Nato a Bitonto (Bari). Classe 1988. Giornalista professionista. Lavora per Radionorba e Eleven Sports. Vincitore dei premi "Antonio Ghirelli" (2017) e "Tommaso Francavilla" (2018)
13.11.2018 00:00 di Vincenzo Murgolo Twitter:    Vedi letture
Bisceglie-Monopoli, ossia un derby che ha rispettato la logica

Ci sono modi differenti per spiegare quanto visto nel derby di sabato sera tra Bisceglie e Monopoli. Io parto dalla fine, ovvero da ciò che si è visto in sala stampa quando i due allenatori hanno incontrato i giornalisti presenti, sottoscritto incluso.

Ciro Ginestra non ha potuto far altro che ammettere: “Siamo questi”. Ovvero che chiunque pensava, dopo il buon avvio di campionato, che i patimenti per il Bisceglie fossero un brutto ricordo estivo dovrà rivedere i propri calcoli. La rosa è quella che è da un punto di vista numerico e diversi elementi, come Jakimovski e De Sena, giocano in precarie condizioni fisiche. Senza dimenticare la difesa, composta da pochi giocatori, alcuni dei quali in diffida. Alla fine, seppur indirettamente, lo stesso mister nerazzurro ha ammesso che la traversa colpita dal già citato Jakimovski nel finale è stato più un episodio isolato che il frutto di una manovra organizzata.

A stretto giro, in sala stampa è arrivato un Beppe Scienza contento per la vittoria, seppur rammaricato per le tante occasioni sprecate dai suoi per incrementare il vantaggio e mettere in cassaforte una vittoria che ha rischiato di sfumare proprio per effetto del tiro citato di Jakimovski. In fin dei conti il tecnico biancoverde è il primo a sapere che proprio le difficoltà realizzative sono il tallone d’Achille di una squadra che dalla cintola in giù ha mantenuto pressoché invariata l’ossatura del passato campionato. Da un lato l’apporto in termini di gol ed esperienza di Genchi e Sarao è difficilmente sostituibile, dall’altro l’attacco deve fare a meno di gente come Sounas, Berardi e Gerardi.

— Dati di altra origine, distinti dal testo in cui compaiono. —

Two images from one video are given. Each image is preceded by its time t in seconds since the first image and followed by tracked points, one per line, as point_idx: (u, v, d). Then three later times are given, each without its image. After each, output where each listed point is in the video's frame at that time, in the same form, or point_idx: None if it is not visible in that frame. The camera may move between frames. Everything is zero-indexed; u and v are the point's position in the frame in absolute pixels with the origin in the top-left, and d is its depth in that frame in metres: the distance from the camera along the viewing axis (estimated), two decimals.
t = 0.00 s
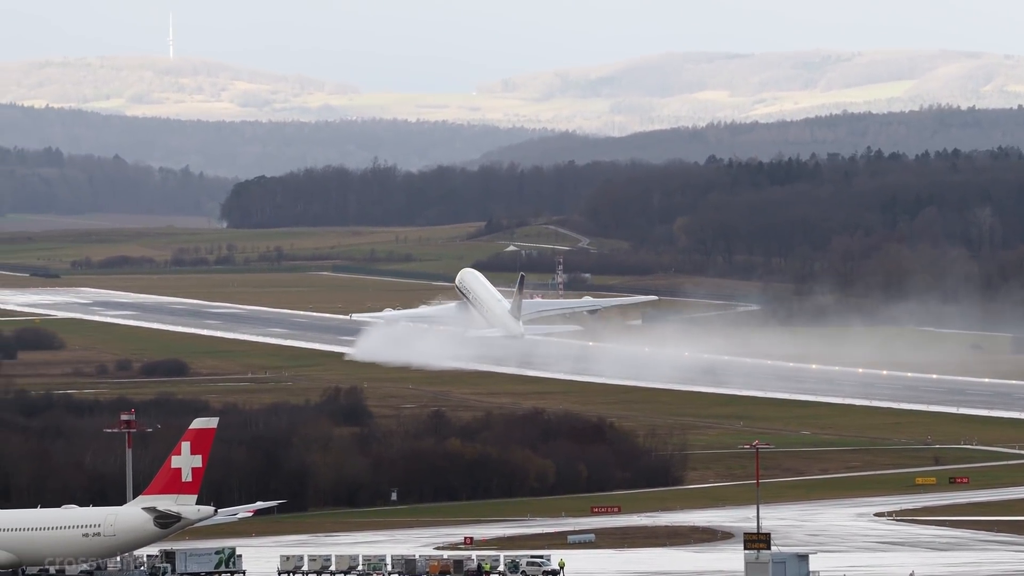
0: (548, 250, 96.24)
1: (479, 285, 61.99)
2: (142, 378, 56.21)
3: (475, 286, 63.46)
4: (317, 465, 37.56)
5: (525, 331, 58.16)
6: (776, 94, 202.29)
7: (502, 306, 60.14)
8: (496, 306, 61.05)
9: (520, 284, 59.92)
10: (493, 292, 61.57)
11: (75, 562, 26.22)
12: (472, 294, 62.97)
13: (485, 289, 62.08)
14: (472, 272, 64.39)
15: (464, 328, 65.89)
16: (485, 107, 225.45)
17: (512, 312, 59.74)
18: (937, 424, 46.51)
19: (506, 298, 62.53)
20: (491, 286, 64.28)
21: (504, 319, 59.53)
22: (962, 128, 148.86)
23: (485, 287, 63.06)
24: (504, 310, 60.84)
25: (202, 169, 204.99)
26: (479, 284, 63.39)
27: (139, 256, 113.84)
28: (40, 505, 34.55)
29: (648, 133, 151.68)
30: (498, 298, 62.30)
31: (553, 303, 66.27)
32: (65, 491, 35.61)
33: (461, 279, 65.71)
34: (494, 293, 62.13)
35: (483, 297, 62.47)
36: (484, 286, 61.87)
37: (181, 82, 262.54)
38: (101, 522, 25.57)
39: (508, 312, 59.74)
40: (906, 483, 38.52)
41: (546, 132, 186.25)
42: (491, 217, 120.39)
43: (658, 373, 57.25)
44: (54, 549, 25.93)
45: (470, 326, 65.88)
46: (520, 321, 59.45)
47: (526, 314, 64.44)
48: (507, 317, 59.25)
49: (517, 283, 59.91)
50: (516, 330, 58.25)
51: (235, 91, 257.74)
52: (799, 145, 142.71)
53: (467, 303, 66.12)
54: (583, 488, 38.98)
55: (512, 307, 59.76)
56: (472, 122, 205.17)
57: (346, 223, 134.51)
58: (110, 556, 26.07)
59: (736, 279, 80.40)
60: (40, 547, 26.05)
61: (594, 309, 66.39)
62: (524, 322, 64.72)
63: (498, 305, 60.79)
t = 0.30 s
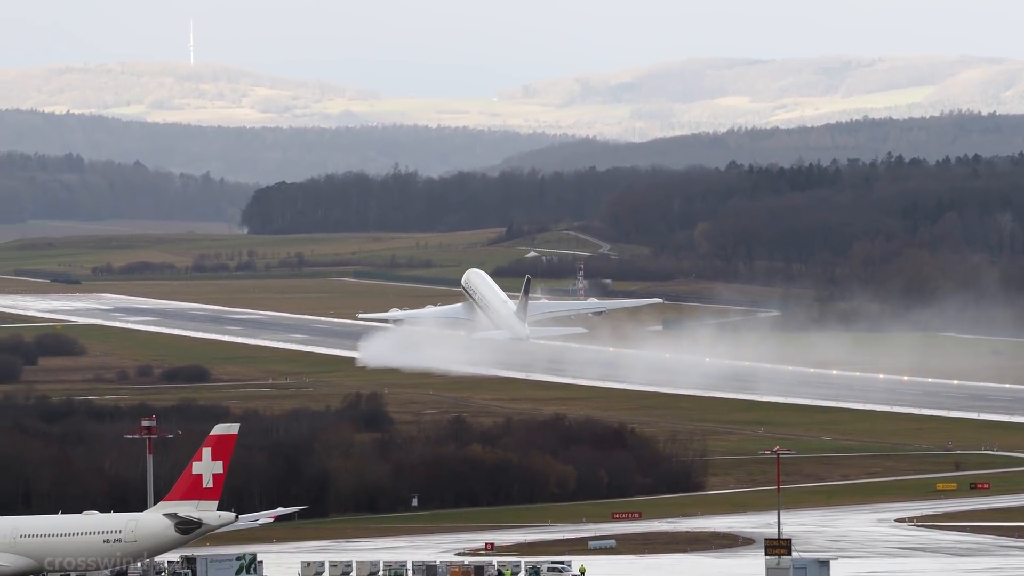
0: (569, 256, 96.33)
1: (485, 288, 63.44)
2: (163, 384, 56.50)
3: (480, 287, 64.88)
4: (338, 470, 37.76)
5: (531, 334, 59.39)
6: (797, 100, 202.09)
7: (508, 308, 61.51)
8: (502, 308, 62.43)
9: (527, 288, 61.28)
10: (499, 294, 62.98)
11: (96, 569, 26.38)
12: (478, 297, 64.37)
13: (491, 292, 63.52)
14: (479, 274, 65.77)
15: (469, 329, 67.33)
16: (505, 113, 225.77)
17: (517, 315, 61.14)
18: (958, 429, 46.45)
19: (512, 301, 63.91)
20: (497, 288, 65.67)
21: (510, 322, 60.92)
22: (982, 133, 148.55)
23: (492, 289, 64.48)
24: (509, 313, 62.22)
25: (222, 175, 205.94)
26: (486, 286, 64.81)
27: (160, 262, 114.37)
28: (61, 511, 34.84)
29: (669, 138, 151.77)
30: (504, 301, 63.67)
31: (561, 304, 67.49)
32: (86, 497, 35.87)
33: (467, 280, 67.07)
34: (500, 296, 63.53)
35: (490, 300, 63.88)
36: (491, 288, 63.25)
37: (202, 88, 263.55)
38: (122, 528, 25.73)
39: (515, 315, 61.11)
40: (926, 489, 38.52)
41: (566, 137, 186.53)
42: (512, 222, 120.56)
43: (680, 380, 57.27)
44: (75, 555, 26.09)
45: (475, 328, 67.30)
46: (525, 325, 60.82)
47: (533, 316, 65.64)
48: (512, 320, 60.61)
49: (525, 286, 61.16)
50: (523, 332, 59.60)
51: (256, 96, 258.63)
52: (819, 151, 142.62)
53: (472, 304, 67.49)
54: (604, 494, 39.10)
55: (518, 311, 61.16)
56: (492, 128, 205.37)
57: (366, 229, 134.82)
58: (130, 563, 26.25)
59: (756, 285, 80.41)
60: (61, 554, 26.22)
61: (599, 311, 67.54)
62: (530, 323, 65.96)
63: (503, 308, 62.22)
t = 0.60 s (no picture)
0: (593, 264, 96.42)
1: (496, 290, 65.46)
2: (188, 393, 56.83)
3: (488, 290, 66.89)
4: (362, 478, 37.97)
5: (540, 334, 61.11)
6: (821, 108, 201.77)
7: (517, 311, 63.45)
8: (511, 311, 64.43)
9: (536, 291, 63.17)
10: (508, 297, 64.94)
11: None
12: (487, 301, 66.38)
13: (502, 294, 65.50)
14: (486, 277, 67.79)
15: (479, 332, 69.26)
16: (529, 121, 226.03)
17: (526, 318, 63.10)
18: (982, 437, 46.44)
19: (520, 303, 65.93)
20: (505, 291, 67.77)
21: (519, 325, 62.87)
22: (1008, 141, 148.12)
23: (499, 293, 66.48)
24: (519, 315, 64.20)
25: (247, 184, 206.80)
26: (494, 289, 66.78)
27: (185, 271, 114.89)
28: (85, 521, 35.07)
29: (693, 146, 151.79)
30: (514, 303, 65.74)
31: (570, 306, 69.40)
32: (110, 506, 36.09)
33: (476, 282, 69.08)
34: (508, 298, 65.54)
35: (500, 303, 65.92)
36: (499, 292, 65.18)
37: (227, 96, 264.54)
38: (146, 537, 25.97)
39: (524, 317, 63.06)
40: (951, 496, 38.53)
41: (590, 145, 186.73)
42: (536, 231, 120.75)
43: (706, 387, 57.33)
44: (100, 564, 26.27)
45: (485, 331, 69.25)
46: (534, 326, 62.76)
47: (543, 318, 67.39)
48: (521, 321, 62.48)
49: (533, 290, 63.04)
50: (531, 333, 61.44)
51: (281, 104, 259.58)
52: (844, 159, 142.42)
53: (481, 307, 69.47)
54: (628, 502, 39.25)
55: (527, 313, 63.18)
56: (516, 136, 205.50)
57: (390, 237, 135.13)
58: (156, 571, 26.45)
59: (779, 293, 80.41)
60: (85, 560, 26.49)
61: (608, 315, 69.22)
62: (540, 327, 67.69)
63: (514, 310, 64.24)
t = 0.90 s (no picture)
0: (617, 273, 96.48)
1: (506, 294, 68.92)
2: (214, 402, 57.16)
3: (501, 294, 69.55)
4: (387, 488, 38.14)
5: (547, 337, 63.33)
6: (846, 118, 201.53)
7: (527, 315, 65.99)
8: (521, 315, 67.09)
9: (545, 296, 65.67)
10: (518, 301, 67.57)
11: None
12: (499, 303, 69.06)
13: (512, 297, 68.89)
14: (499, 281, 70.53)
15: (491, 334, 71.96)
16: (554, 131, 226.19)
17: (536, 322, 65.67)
18: (1008, 447, 46.40)
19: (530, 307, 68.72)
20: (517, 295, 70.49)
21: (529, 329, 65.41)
22: None
23: (511, 297, 69.26)
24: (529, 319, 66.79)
25: (271, 193, 207.54)
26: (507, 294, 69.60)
27: (210, 281, 115.39)
28: (109, 530, 34.74)
29: (717, 156, 151.76)
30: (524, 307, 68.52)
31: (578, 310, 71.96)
32: (135, 516, 35.77)
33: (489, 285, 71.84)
34: (519, 302, 68.24)
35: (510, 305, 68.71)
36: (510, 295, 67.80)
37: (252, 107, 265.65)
38: (171, 547, 26.22)
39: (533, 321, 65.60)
40: (976, 506, 38.53)
41: (615, 155, 186.81)
42: (561, 240, 120.89)
43: (732, 397, 57.36)
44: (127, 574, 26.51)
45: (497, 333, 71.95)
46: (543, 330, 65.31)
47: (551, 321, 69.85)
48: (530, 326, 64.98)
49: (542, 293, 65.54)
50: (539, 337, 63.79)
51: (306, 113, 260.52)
52: (869, 168, 142.15)
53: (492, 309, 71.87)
54: (653, 512, 39.31)
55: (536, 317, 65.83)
56: (541, 146, 205.86)
57: (415, 245, 135.34)
58: None
59: (804, 303, 80.35)
60: (110, 569, 26.61)
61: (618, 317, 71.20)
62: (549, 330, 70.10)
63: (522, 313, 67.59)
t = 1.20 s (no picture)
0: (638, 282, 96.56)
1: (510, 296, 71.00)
2: (233, 412, 57.46)
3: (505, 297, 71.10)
4: (406, 497, 38.27)
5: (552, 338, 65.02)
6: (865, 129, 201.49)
7: (532, 318, 67.58)
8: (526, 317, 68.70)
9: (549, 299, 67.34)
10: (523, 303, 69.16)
11: None
12: (504, 306, 70.60)
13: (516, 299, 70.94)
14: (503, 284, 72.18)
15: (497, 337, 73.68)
16: (573, 140, 226.45)
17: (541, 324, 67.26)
18: None
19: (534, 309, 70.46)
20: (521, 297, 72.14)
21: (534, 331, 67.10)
22: None
23: (516, 299, 71.07)
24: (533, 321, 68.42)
25: (291, 203, 208.26)
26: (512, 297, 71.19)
27: (229, 290, 115.81)
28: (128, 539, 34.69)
29: (736, 165, 151.87)
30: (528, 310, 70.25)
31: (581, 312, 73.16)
32: (155, 525, 35.69)
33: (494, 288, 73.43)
34: (522, 304, 70.05)
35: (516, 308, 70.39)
36: (514, 298, 69.31)
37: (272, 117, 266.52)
38: (190, 556, 26.38)
39: (538, 324, 67.21)
40: (997, 515, 38.55)
41: (634, 164, 186.98)
42: (580, 249, 121.08)
43: (752, 406, 57.43)
44: None
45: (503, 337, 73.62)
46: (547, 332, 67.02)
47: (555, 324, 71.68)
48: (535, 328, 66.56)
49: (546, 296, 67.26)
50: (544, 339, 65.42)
51: (325, 123, 261.34)
52: (888, 177, 142.09)
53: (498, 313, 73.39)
54: (673, 521, 39.40)
55: (540, 319, 67.52)
56: (560, 156, 206.02)
57: (434, 254, 135.67)
58: None
59: (824, 312, 80.34)
60: None
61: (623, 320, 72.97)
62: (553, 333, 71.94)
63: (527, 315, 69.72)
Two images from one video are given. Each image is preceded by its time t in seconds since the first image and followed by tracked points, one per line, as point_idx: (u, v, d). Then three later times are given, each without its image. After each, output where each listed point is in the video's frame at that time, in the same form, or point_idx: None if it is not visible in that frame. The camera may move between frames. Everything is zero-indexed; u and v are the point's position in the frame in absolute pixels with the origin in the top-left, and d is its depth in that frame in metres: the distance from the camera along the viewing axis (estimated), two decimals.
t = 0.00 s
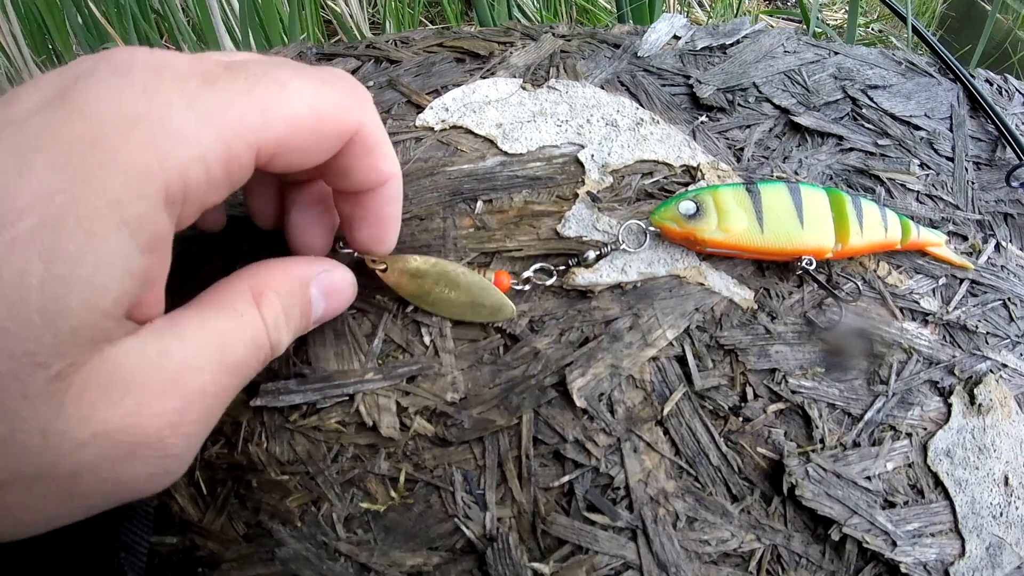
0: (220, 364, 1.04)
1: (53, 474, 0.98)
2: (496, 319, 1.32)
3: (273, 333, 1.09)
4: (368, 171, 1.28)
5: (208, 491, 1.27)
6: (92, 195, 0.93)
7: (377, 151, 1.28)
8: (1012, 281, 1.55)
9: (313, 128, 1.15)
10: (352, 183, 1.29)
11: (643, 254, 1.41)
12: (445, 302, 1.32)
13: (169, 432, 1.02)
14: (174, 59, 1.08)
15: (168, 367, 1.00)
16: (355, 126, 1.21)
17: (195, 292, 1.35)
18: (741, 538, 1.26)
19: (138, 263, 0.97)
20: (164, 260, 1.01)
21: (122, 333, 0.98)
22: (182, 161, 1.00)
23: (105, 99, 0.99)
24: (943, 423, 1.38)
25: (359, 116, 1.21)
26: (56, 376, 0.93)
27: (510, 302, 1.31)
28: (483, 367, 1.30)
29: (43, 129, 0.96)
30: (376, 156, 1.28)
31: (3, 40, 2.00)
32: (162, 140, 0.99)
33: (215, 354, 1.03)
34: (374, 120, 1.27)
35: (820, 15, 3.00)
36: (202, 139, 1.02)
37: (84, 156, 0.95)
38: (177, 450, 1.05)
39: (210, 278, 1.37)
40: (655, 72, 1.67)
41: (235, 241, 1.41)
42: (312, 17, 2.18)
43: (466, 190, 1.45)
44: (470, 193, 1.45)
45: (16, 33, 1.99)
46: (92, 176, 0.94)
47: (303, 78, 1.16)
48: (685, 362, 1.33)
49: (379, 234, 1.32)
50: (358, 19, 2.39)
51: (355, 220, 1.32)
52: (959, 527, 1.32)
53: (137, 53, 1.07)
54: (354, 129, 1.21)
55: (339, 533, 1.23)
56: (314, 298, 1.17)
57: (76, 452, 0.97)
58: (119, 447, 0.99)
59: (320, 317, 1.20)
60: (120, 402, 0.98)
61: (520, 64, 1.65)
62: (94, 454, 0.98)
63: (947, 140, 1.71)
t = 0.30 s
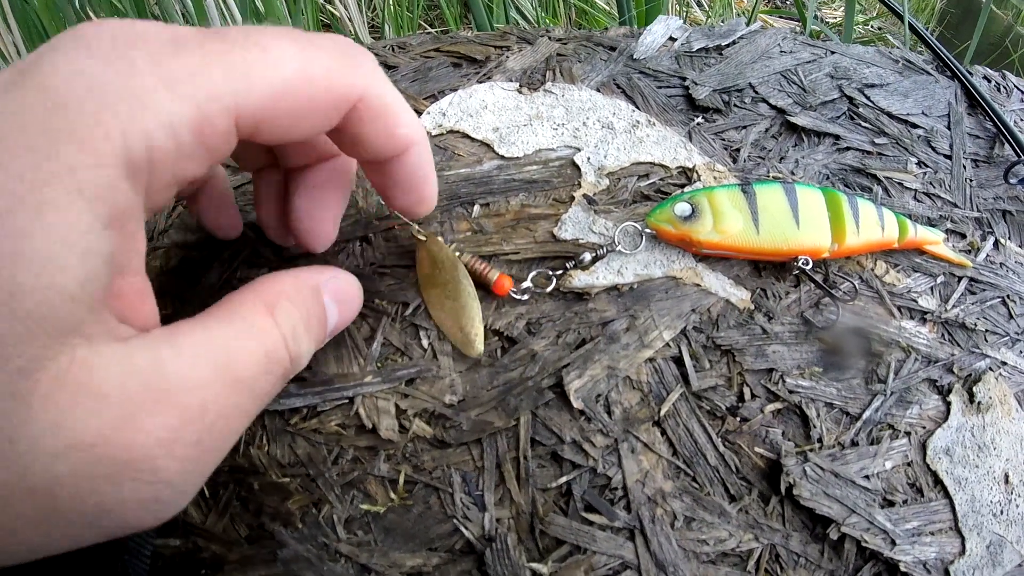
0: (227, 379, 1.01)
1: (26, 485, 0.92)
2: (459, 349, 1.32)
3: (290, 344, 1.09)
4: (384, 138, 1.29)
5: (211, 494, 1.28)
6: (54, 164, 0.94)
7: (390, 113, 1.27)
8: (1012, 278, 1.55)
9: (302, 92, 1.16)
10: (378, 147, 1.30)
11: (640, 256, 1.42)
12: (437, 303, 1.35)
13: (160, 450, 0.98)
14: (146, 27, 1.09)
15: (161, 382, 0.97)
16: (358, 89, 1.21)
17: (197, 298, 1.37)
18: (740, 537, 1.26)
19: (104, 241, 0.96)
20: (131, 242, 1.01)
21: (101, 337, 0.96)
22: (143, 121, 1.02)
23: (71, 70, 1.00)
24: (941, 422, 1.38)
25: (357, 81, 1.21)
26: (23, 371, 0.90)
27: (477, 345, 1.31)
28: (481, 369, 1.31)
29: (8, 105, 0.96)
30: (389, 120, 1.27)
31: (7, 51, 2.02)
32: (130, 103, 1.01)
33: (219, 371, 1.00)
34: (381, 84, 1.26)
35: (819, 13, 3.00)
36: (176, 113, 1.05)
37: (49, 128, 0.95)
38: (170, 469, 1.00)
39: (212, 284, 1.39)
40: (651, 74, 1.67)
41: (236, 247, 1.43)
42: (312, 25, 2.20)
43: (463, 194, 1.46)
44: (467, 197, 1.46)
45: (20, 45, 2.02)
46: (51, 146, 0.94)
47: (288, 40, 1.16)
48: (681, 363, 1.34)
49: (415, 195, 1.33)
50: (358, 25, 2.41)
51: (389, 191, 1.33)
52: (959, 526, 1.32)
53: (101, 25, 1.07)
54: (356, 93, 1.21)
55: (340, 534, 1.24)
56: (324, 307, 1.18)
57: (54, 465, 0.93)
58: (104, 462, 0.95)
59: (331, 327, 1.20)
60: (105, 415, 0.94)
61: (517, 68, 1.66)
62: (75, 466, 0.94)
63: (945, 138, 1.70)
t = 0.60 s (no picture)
0: (236, 457, 0.90)
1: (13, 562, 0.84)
2: (461, 348, 1.32)
3: (321, 402, 0.97)
4: (377, 254, 1.08)
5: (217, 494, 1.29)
6: None
7: (380, 238, 1.06)
8: (1019, 273, 1.54)
9: (255, 220, 0.97)
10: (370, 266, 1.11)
11: (644, 254, 1.42)
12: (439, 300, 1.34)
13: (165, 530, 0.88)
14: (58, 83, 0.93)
15: (159, 473, 0.86)
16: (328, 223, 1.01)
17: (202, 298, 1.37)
18: (746, 536, 1.26)
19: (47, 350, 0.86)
20: (86, 330, 0.92)
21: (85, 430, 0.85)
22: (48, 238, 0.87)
23: None
24: (948, 419, 1.37)
25: (327, 202, 1.00)
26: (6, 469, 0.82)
27: (478, 346, 1.30)
28: (486, 369, 1.31)
29: None
30: (378, 240, 1.06)
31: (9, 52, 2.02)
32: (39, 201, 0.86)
33: (231, 450, 0.89)
34: (366, 197, 1.04)
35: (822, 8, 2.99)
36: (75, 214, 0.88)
37: None
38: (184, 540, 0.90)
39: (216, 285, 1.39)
40: (654, 71, 1.67)
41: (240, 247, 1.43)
42: (316, 26, 2.20)
43: (467, 193, 1.46)
44: (471, 196, 1.46)
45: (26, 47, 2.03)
46: None
47: (241, 135, 0.95)
48: (687, 361, 1.34)
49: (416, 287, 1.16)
50: (361, 24, 2.42)
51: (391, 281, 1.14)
52: (966, 524, 1.32)
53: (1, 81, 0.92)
54: (329, 223, 1.01)
55: (346, 534, 1.24)
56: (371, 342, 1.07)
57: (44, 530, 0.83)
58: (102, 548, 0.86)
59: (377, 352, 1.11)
60: (98, 510, 0.85)
61: (520, 67, 1.66)
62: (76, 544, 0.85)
63: (950, 133, 1.69)
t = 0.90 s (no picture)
0: (273, 357, 1.00)
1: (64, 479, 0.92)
2: (466, 348, 1.32)
3: (338, 317, 1.08)
4: (408, 160, 1.22)
5: (219, 494, 1.29)
6: (66, 194, 0.88)
7: (414, 142, 1.20)
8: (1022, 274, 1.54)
9: (314, 125, 1.09)
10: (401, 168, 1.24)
11: (647, 254, 1.42)
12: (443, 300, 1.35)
13: (206, 433, 0.98)
14: (140, 28, 1.01)
15: (203, 365, 0.96)
16: (376, 129, 1.14)
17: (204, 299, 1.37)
18: (748, 537, 1.26)
19: (125, 255, 0.92)
20: (156, 246, 0.96)
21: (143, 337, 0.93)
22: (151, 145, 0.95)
23: (60, 84, 0.92)
24: (951, 420, 1.37)
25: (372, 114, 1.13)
26: (71, 386, 0.89)
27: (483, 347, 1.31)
28: (488, 369, 1.31)
29: None
30: (410, 151, 1.21)
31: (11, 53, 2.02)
32: (134, 123, 0.94)
33: (267, 349, 1.00)
34: (404, 117, 1.18)
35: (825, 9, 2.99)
36: (170, 124, 0.97)
37: (44, 152, 0.88)
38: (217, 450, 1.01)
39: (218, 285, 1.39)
40: (657, 71, 1.67)
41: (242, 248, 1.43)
42: (319, 27, 2.20)
43: (469, 194, 1.46)
44: (473, 196, 1.46)
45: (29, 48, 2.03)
46: (60, 170, 0.88)
47: (299, 62, 1.08)
48: (689, 362, 1.34)
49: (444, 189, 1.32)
50: (363, 24, 2.41)
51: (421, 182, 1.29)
52: (969, 525, 1.31)
53: (89, 18, 0.99)
54: (373, 134, 1.15)
55: (349, 534, 1.25)
56: (380, 270, 1.17)
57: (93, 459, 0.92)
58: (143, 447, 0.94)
59: (386, 285, 1.21)
60: (151, 405, 0.94)
61: (522, 67, 1.66)
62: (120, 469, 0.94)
63: (953, 133, 1.69)
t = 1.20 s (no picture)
0: (267, 346, 1.03)
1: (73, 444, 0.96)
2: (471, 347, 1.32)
3: (328, 309, 1.10)
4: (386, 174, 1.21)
5: (219, 492, 1.28)
6: (98, 170, 0.92)
7: (394, 158, 1.20)
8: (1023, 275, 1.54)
9: (318, 129, 1.11)
10: (378, 184, 1.24)
11: (649, 254, 1.42)
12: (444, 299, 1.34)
13: (204, 410, 1.02)
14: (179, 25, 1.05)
15: (207, 343, 0.99)
16: (365, 136, 1.15)
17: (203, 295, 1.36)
18: (750, 537, 1.26)
19: (149, 232, 0.95)
20: (177, 228, 0.99)
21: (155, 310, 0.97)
22: (179, 132, 0.98)
23: (100, 69, 0.96)
24: (953, 421, 1.37)
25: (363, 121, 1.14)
26: (88, 353, 0.93)
27: (486, 345, 1.31)
28: (491, 369, 1.31)
29: (35, 98, 0.93)
30: (391, 164, 1.20)
31: (12, 49, 1.99)
32: (164, 109, 0.98)
33: (262, 336, 1.02)
34: (391, 128, 1.20)
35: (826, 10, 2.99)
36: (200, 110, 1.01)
37: (81, 131, 0.92)
38: (214, 427, 1.04)
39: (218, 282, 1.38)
40: (659, 71, 1.67)
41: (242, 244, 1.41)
42: (321, 27, 2.19)
43: (472, 192, 1.45)
44: (476, 195, 1.45)
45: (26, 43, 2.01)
46: (95, 148, 0.92)
47: (313, 73, 1.12)
48: (692, 362, 1.34)
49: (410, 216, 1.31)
50: (364, 23, 2.40)
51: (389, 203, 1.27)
52: (970, 526, 1.32)
53: (135, 19, 1.03)
54: (363, 138, 1.16)
55: (349, 533, 1.24)
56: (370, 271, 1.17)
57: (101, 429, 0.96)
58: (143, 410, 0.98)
59: (376, 289, 1.21)
60: (154, 377, 0.97)
61: (525, 66, 1.65)
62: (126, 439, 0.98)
63: (955, 135, 1.69)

Quello di sabato, dunque, è stato un derby con un solo esito possibile, ossia quello che effettivamente è maturato. Un’eccezione alla regola secondo cui spesso nei derby i pronostici vengono sovvertiti. Con buona pace di chi, al momento dell’ingresso in campo delle due squadre, ha aperto la propria telecronaca ricordando proprio questa regola. Ogni riferimento autobiografico è da ritenersi puramente non casuale, bensì preciso e puntuale!